2.Bölge Adliye Mahkemesinin 04.09.2023 tarihli ek kararı ile; davacı vekilinin muhtıra tebliğine rağmen temyiz başvuru harcı ile Yargıtay gidiş-dönüş ve tebliğ giderlerini süresinde yatırmaması nedeniyle 6100 sayılı Hukuk Muhakemeleri Kanunu'nun (6100 sayılı Kanun) 372 nci ve 344 üncü maddeleri gereğince temyiz talebinden vazgeçmiş sayılmasına karar vermiştir. (Ek karar temyiz edilmemiştir.)
V. TEMYİZ
A. Temyiz Yoluna Başvuranlar
Bölge Adliye Mahkemesinin yukarıda belirtilen kararına karşı davalı erkek temyiz isteminde bulunmuştur.
B. Temyiz Sebepleri
Davalı erkek temyiz dilekçesinde özetle; boşanmaya neden olan olaylarda davacının kusurlu olduğunu, müvekkilinin kusurunun bulunmadığını, tebligatların usulsüz olduğunu, davacının maddî ve manevî tazminat taleplerinin reddi gerektiğini, ayrıca miktarlarının fahiş olduğunu, davacı yararına hükmedilen nafakanın fahiş olduğunu ve kabul edilebilir olmadığını belirterek hükmün tamamı yönünden temyiz yoluna başvurmuştur.
C. Gerekçe
1. Uyuşmazlık ve Hukuki Nitelendirme
Uyuşmazlık; kadının boşanma davasının kabulü şartlarının oluşup oluşmadığı, kusur belirelemsi, tazminatlar, nafakalar noktasında toplanmaktadır.
2. İlgili Hukuk
6100 sayılı Kanun'un 369 uncu maddesinin birinci fıkrası ile 370 ve 371 inci maddeleri. 4721 sayılı Kanun’un 166 ncı, 169 uncu, 174 üncü, 182 nci ve 330 uncu maddeleri.
3. Değerlendirme
1.Bölge Adliye Mahkemelerinin nihai kararlarının bozulması 6100 sayılı Kanun'un 371 inci maddesinde yer alan sebeplerden birinin varlığı hâlinde mümkündür.
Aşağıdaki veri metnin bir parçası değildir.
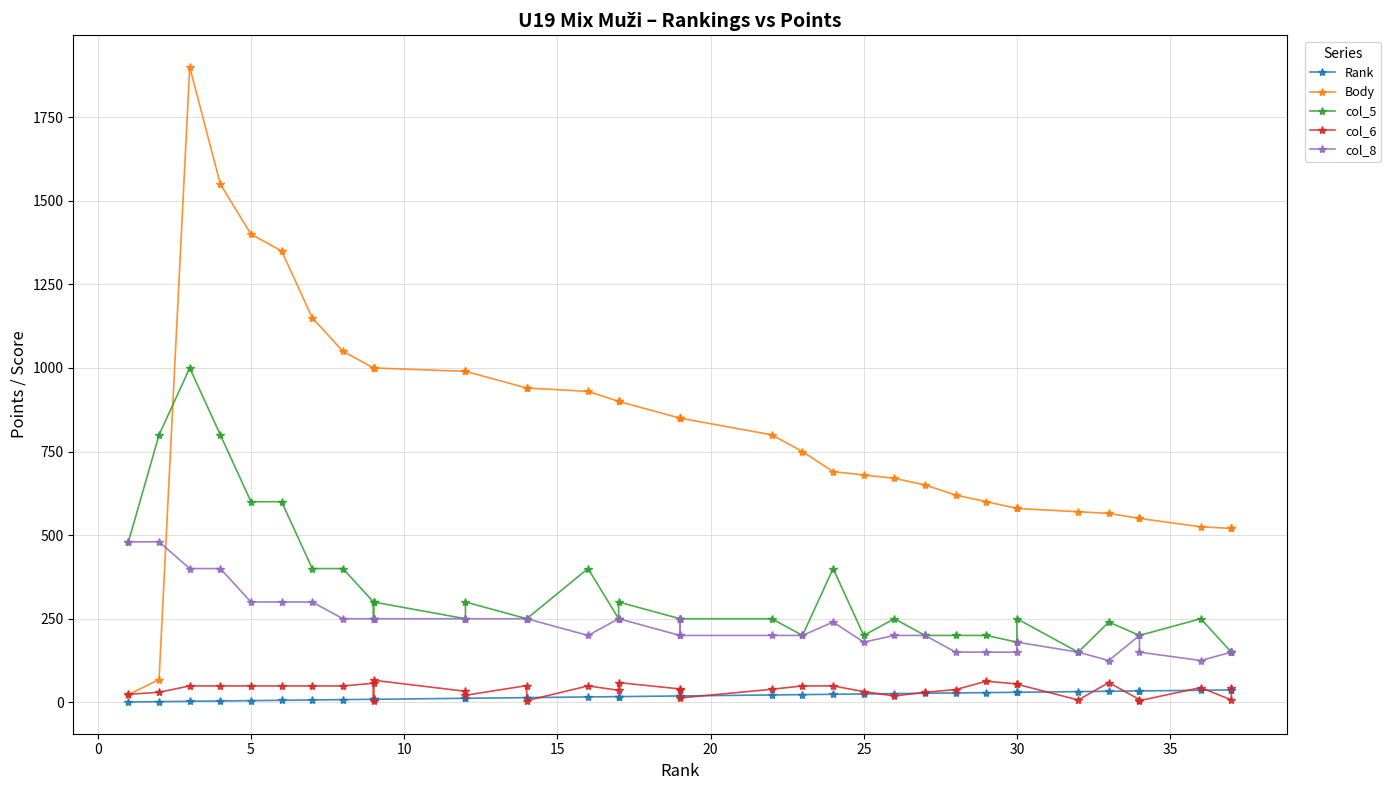

Is this an area chart (filled region under the line)?

No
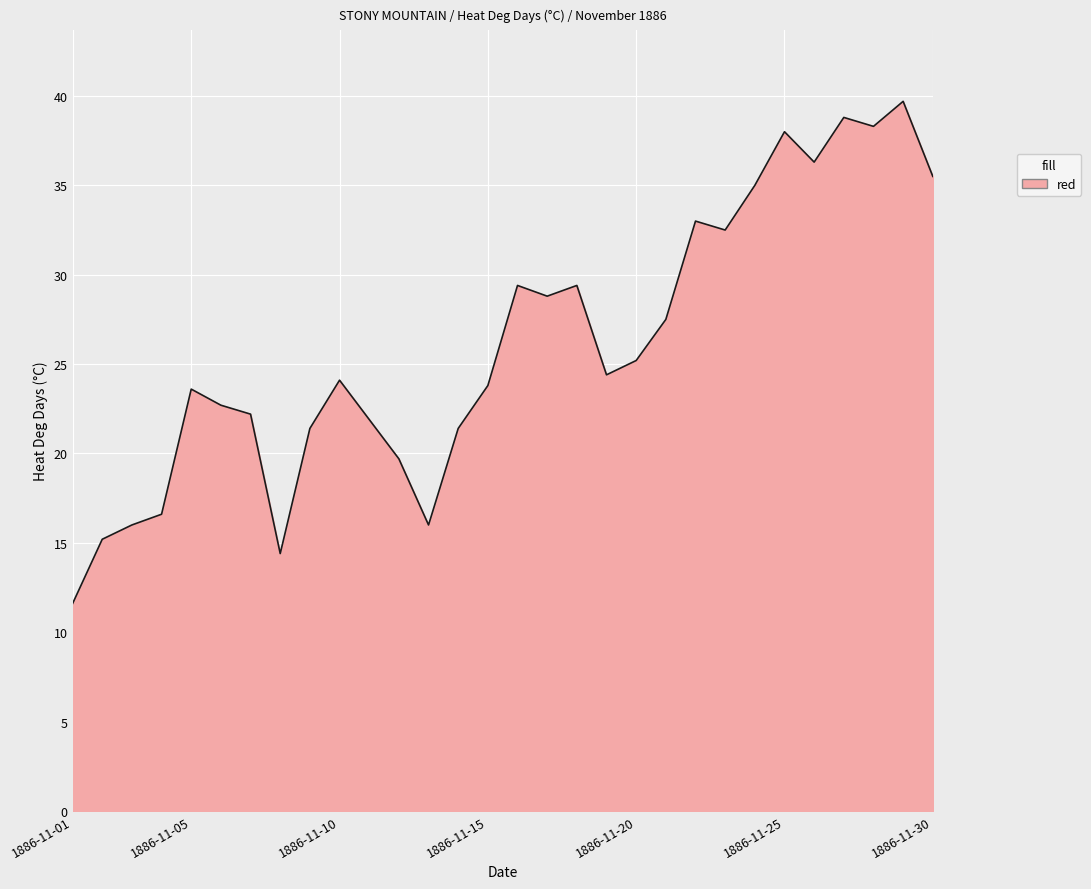

Reading left to right, what are all the values shown in this chart?

11.6	15.2	16.0	16.6	23.6	22.7	22.2	14.4	21.4	24.1	21.9	19.7	16.0	21.4	23.8	29.4	28.8	29.4	24.4	25.2	27.5	33.0	32.5	35.0	38.0	36.3	38.8	38.3	39.7	35.5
2.Temyizen incelenen karar, tarafların karşılıklı iddia ve savunmalarına, dayandıkları belgelere, uyuşmazlığa uygulanması gereken hukuk kuralları ile hukuki ilişkinin nitelendirilmesine, dava şartlarına, yargılama ve ispat kuralları ile kararda belirtilen gerekçelere göre usul ve kanuna uygun olup davalı erkek tarafından temyiz dilekçesinde ileri sürülen nedenler kararın bozulmasını gerektirecek nitelikte görülmemiştir.
VI. KARAR
Açıklanan sebeplerle;
Temyiz olunan Bölge Adliye Mahkemesi kararının 6100 sayılı Kanun'un 370 inci maddesinin birinci fıkrası uyarınca ONANMASINA,
Aşağıda yazılı temyiz giderinin temyiz edene yükletilmesine,
Dosyanın İlk Derece Mahkemesine, kararın bir örneğinin Bölge Adliye Mahkemesine gönderilmesine,
25.09.2024 tarihinde oy birliğiyle karar verildi.